Phenotyping, or analyzing the characteristics of, the many different knockout mice includes skeletal exams of bone parameters: bone area (BA), bone mineral content (BMC), and the resulting calculated BMD. Using IMPC phenotyping data from 3,823 knockout mice, along with bioinformatics, and an advanced model of bone formation, researchers identified 200 genes which regulate BMD. Of these 200 genes, 141 genes were previously not known to affect BMD. This finding greatly adds to researchers’ understanding of the biology of BMD maintenance and identified novel skeletal candidate genes, including Arl4d, Ncald, and Rab3ip, for further investigation. These newly identified genes may also point to potential targets for treatments of bone disorders in humans, like osteoporosis. 

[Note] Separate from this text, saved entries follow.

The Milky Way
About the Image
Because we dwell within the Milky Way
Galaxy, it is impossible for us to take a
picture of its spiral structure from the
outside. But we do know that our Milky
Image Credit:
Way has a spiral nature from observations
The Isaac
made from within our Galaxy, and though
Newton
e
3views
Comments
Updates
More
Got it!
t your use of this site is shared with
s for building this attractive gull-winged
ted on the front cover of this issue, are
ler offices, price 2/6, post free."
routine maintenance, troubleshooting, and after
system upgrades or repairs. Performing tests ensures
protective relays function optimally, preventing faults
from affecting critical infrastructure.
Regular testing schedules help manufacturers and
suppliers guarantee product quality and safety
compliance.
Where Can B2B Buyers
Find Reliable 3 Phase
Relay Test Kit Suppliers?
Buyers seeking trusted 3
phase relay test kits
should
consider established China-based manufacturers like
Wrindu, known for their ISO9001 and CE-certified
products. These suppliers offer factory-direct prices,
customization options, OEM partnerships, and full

Explore the phenotypic data here.

Reference

• Mouse mutant phenotyping at scale reveals novel genes controlling bone mineral density. Swan AL, Schütt C, Rozman J, Del Mar Muñiz Moreno M, Brandmaier S, Simon M, Leuchtenberger S, Griffiths M, Brommage R, Keskivali-Bond P, Grallert H, Werner T, Teperino R, Becker L, Miller G, Moshiri A, Seavitt JR, Cissell DD, Meehan TF, Acar EF, Lelliott CJ, Flenniken AM, Champy MF, Sorg T, Ayadi A, Braun RE, Cater H, Dickinson ME, Flicek P, Gallegos J, Ghirardello EJ, Heaney JD, Jacquot S, Lally C, Logan JG, Teboul L, Mason J, Spielmann N, McKerlie C, Murray SA, Nutter LMJ, Odfalk KF, Parkinson H, Prochazka J, Reynolds CL, Selloum M, Spoutil F, Svenson KL, Vales TS, Wells SE, White JK, Sedlacek R, Wurst W, Lloyd KCK, Croucher PI, Fuchs H, Williams GR, Bassett JHD, Gailus-Durner V, Herault Y, Mallon AM, Brown SDM, Mayer-Kuckuk P, Hrabe de Angelis M; IMPC Consortium. PLoS Genet. 2020 Dec 28;16(12):e1009190. doi: 10.1371/journal.pgen.1009190. PMID: 33370286; PMCID: PMC7822523.